We keep going, examining the side closely. I’m not seeing holes, and Elaine isn’t saying that she is either. Occasionally, when she moves her hands, more nanobits come off the vessel.
Since I’m holding on to the scored groove in the runabout, nothing is coming off here. It’s also darker than the part that Elaine’s touching, which leads me to believe that this injury to the side of the runabout happened after it had been abandoned, lost, floating—something—for some time, but before it got so old that the exterior started coming apart.
I’m sure the readings from my gloves will give us more information on that.
Every few meters, I duck down and look underneath the runabout. So far, I’m not seeing any holes there either, and no more examples of some kind of laser fire. At some point, one of us will have to look at the part of the runabout that we’re now calling the top, even though it’s not the top of the runabout. Like everything else we see, it’s slightly canted.
Faint swirls mark doors that open when the regular engine is in use. Attached to the one area near my feet is the bubble in the hull that marks an escape pod tube. The tube is closed, which means the pod was never used.
Had the pod been used, the tube would have had an opening on at least one side.
Elaine keeps moving, hand over hand, and starts to turn the corner to the back side of the runabout.
“No,” Mikk says.
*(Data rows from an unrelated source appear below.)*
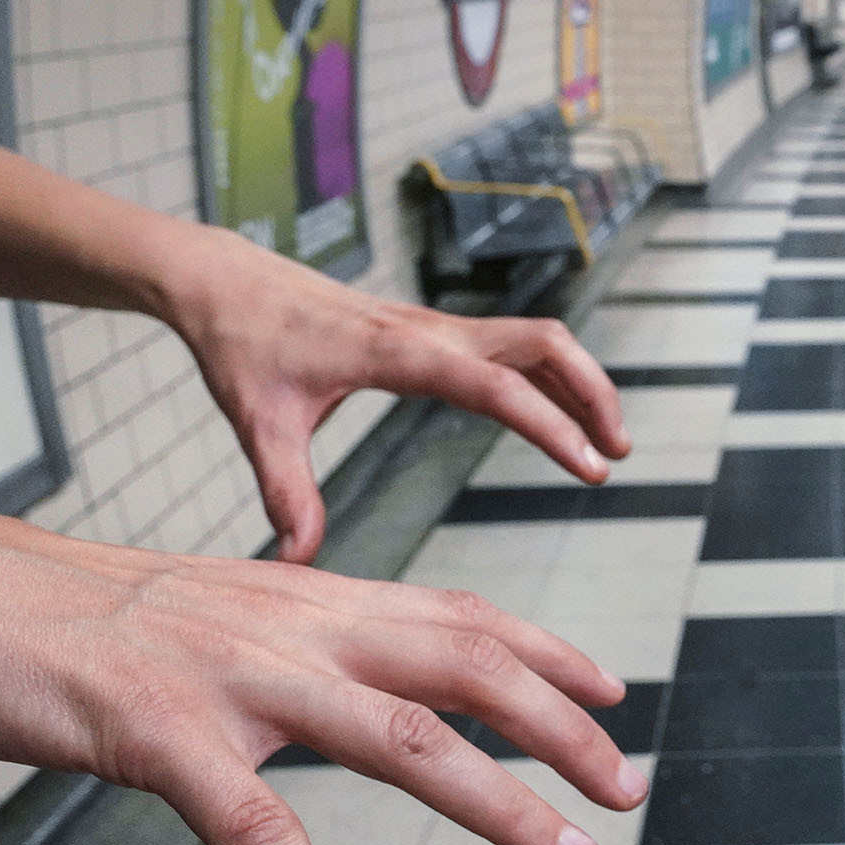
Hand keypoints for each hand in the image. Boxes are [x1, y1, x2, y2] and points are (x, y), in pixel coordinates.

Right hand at [0, 448, 646, 844]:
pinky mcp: (150, 733)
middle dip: (558, 724)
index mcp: (288, 596)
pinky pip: (251, 828)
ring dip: (494, 802)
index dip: (539, 652)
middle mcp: (279, 622)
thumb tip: (322, 695)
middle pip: (456, 662)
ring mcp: (222, 674)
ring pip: (393, 738)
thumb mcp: (187, 620)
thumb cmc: (47, 618)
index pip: (447, 612)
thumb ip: (266, 652)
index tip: (611, 691)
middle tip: (630, 784)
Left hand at [163, 229, 630, 563]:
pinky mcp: (432, 332)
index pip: (498, 386)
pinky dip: (549, 378)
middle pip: (544, 344)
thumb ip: (285, 493)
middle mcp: (430, 330)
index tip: (592, 468)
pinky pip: (510, 347)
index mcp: (397, 351)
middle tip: (618, 453)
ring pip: (536, 340)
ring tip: (607, 443)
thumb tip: (296, 562)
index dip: (552, 427)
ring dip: (579, 382)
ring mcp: (436, 326)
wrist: (227, 281)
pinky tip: (558, 418)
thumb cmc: (242, 346)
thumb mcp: (258, 424)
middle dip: (592, 392)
He sounds more forceful than I’m used to hearing from him. “You can’t go around that side. I need to be able to see you. Both of you.”
“We’ll be fine,” Elaine says, knowing he’s talking to her. “There’s a lot to cover—”
“No,” I say. “Mikk’s right. We don’t go on that side.”
“But—” Elaine starts, then stops herself. She knows better than to argue with the people in charge of the dive. I hear her sigh. “You can’t see much when you’re looking at us, Mikk. Just monitor us on the equipment.”
“No,” he says so forcefully that it startles me. I don’t recognize the tone in his voice, but I understand it.